Likewise, certificates of deposit (CDs) now offer robust rates, making them a more attractive place to buy some money. But with the Fed expected to hold rates steady for several months and then begin cutting in 2024, now is the time to lock in some of those juicy rates, experts say.
That’s especially rewarding for people who were “recipients of terrible interest rates” prior to the Fed’s rate hikes, notes Jamie Cox, managing partner of Harris Financial Group.
“The risk now is that interest rates will come down on you,” Cox added, noting that he recommends investors pull money into some longer-term CDs before that happens.
For example, some banks offer CDs that pay APYs of close to 5% for up to 5 years — a rate that may be difficult to achieve once the Fed starts cutting. Likewise, if you haven’t put your savings into a high-yield savings account, now is the time to do so and take advantage of rates topping 5%.
Mortgage interest rates 2024: Will they come down?
Mortgage rates have already fallen from their 20-year highs earlier this year, when
A break from the Fed could help bring mortgage rates even lower, LendingTree senior economist Jacob Channel said in an email.
“[T]heir skipping an increase in December could continue to relieve some of the upward pressure on mortgage rates,” Channel noted. “For the rest of December, rates could fall below 7%, providing even more savings over , where they were just a few weeks. since.”
See more about mortgage interest from Managing Your Money:
According to HousingWiremost real estate experts believe mortgage rates will range from 7% to 7.6% in the first part of the year and slide into 6% territory by the end of 2024.
Even if mortgage rates fall below 7%, that will remain well above their January 2022 level of 3.2%, HousingWire notes. And buying a home would remain relatively expensive as housing prices are around 40% higher than before the pandemic.
The question is whether slightly lower mortgage rates could convince some homeowners to list their properties, given that many bought or refinanced their homes during the pandemic when interest rates were around 3%. This has meant that many are not willing to waive their existing loan in order to take out a new mortgage at a higher interest rate.
Could credit card companies cut APRs?
Don’t count on it, said LendingTree credit analyst Matt Schulz.
“Things are probably going to get a little bit worse for those with credit card debt before they get better,” he noted. “Card rates certainly won’t rise as sharply as they have over the past 18 months, but they’re likely to continue trending higher for at least a little while longer.”
That’s why experts recommend that consumers pay off any balances, which can be expensive to carry on a credit card, even in the best of times. But now the average APR on a new credit card is 24.56%, the highest since LendingTree began tracking it in 2019, Schulz noted.

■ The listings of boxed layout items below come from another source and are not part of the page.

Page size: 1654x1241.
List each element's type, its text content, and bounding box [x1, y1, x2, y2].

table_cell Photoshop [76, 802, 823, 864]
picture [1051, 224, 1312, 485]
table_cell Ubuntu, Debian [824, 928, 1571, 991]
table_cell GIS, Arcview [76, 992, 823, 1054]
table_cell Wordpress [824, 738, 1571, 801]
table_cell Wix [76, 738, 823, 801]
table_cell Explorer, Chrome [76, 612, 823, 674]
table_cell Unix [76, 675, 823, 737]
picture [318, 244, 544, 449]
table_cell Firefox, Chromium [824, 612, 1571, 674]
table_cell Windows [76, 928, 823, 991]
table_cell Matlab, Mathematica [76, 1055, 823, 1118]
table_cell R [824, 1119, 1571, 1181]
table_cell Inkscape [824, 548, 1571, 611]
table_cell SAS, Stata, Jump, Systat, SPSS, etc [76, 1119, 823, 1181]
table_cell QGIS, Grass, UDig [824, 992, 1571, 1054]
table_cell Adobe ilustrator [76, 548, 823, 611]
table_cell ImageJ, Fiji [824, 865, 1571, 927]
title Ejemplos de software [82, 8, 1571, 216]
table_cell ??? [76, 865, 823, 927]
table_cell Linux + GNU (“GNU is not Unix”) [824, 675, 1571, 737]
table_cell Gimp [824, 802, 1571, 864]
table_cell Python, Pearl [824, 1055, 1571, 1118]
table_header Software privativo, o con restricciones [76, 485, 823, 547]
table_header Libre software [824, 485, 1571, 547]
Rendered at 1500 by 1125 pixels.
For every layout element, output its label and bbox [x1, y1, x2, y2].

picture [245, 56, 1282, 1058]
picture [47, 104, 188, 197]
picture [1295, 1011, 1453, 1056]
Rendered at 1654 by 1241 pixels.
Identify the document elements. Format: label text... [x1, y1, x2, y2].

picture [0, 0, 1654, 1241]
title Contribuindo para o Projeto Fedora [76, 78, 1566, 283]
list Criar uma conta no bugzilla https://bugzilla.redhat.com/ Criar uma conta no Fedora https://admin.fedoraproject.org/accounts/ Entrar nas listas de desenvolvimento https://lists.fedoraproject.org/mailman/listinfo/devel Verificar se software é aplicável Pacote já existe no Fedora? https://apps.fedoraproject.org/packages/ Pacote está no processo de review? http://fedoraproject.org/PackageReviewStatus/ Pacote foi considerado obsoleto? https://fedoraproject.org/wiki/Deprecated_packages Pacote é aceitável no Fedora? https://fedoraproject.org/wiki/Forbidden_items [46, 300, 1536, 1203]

Someone with $5,000 in credit card debt at a 24.56% interest rate will pay $1,497 in interest and take 26 months to pay off the balance if they make $250 monthly payments, he added.
Many Americans have used the savings they built up during the pandemic, as the United States provided stimulus checks and generous unemployment benefits to help households weather the crisis. But the economy is slowing, which could weaken the labor market and lead to layoffs, noted Cox of Harris Financial Group.
“A lot of people need to build back their savings,” Cox noted. “Now that everyone is working, they’re not particularly worried if their savings accounts are depleted.”
But, he added, that assumes a slowing economy won’t affect their jobs. “People have to make sure they squirrel away money” for the rainy scenario, he noted.